Transduction from mechanical force or motion to neuroelectric signals in the acoustic and balance sensors of the vertebrate ear is accomplished by specialized structures called hair bundles, which are attached to specialized cells, called hair cells. The structure of the macular pad in the sacculus of modern frogs made its hair cells especially accessible for manipulation and biophysical study. In the 1970s, this was noticed and exploited by A.J. Hudspeth, then at Cal Tech. It was in the bullfrog saccular hair cell that the molecular mechanism of transduction was first identified and localized-- by Jim Hudspeth and his students. Since the publication of that work, the bullfrog saccular hair cell has become easily the most thoroughly studied vertebrate hair cell, perhaps the most thoroughly studied vertebrate sensory cell of any sort. It is the cell in which Richard Lewis and Jim Hudspeth accomplished the first reverse engineering of of the electrical resonance-- thought to be involved in tuning in many auditory hair cells. It is the cell in which the tip-link motor, a molecular device involved in tuning, has been examined most thoroughly. It has become the archtypical hair cell.

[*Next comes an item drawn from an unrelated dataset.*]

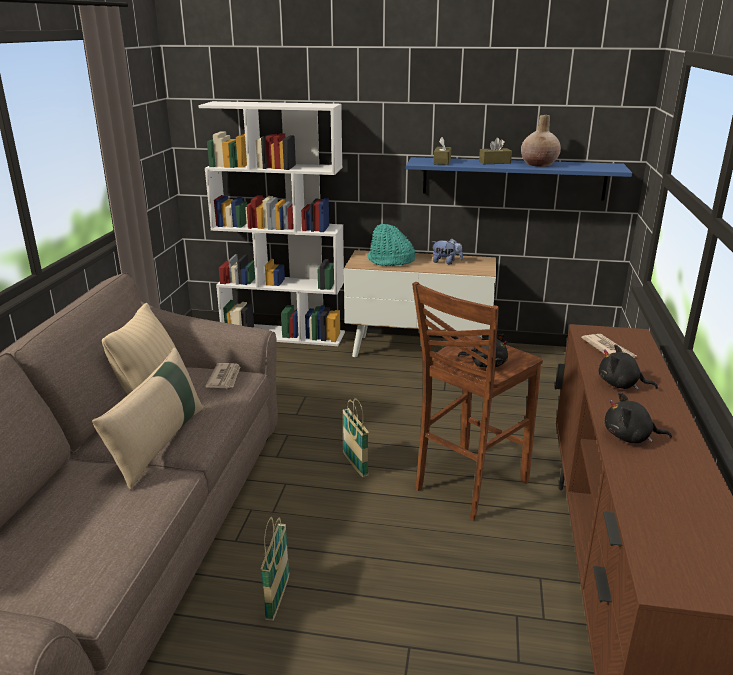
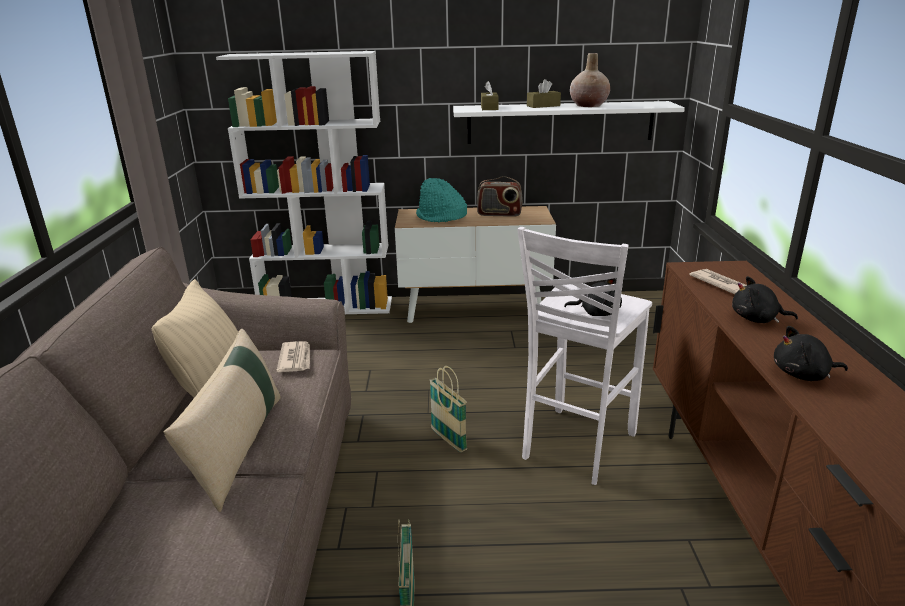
camera: 10 degrees left, 0 degrees up
blue shelf [406,157,632,201] -> white shelf [453,101,685,144]
brown stool [412,282,543,521] -> white stool [517,227,652,485]
plush toy [432,238,463,264] -> radio [477,176,523,217]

What the Lewis Lab has attempted to contribute is integrative perspective. We have addressed the question--- "what is it that the sensor employing this archtypical hair cell actually does for the frog?" How we have addressed this question is summarized in The bullfrog sacculus from the outside (parts 1 and 2). In addressing it, we always were thinking of the bullfrog sacculus as an archtypical acoustic sensor-- hoping that our results would be informative not only for studies of the archtypical hair cell, but for thinking about vertebrate and invertebrate acoustic sensors in general.